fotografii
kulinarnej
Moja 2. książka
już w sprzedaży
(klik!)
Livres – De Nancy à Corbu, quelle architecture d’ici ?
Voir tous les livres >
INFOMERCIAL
...
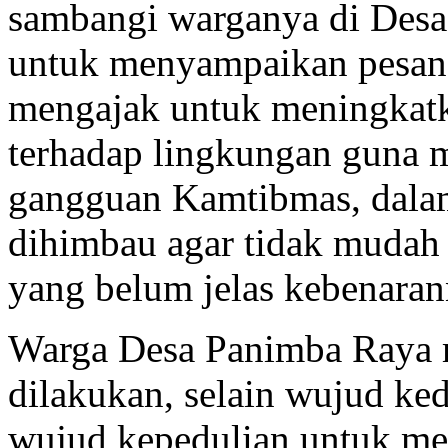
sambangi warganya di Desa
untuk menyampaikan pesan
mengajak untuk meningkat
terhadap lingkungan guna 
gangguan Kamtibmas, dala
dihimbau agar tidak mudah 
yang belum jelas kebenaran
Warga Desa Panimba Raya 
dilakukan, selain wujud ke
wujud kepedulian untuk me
---
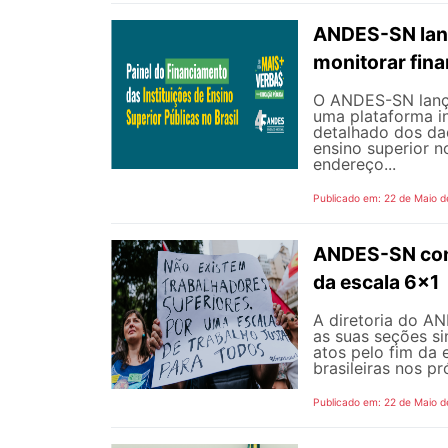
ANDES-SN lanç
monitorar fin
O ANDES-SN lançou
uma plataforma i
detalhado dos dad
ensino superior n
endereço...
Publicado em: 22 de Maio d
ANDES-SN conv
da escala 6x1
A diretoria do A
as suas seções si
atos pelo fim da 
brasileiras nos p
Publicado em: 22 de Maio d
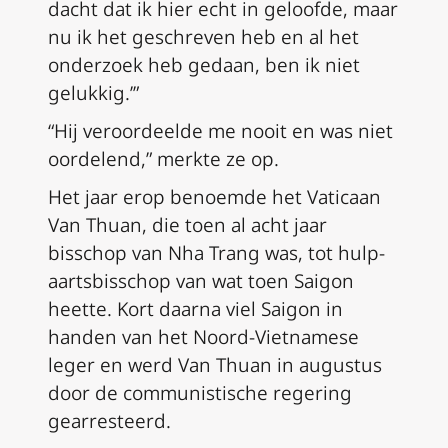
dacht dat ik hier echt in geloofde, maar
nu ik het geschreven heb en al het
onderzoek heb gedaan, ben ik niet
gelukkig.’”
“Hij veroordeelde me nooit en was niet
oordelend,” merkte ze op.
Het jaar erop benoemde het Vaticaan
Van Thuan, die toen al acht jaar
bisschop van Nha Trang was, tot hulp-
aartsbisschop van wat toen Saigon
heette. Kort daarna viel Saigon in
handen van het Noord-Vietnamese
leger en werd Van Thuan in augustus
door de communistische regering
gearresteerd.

§ Goal of the exercise: Copy out the lines starting at the one with "sambangi warganya di Desa" and ending at the one with "wujud kepedulian untuk me", swapping "dihimbau" for "diimbau" and keeping everything else the same.

§ The answer:
sambangi warganya di Desa
untuk menyampaikan pesan
mengajak untuk meningkat
terhadap lingkungan guna 
gangguan Kamtibmas, dala
diimbau agar tidak mudah 
yang belum jelas kebenaran
Warga Desa Panimba Raya 
dilakukan, selain wujud ke
wujud kepedulian untuk me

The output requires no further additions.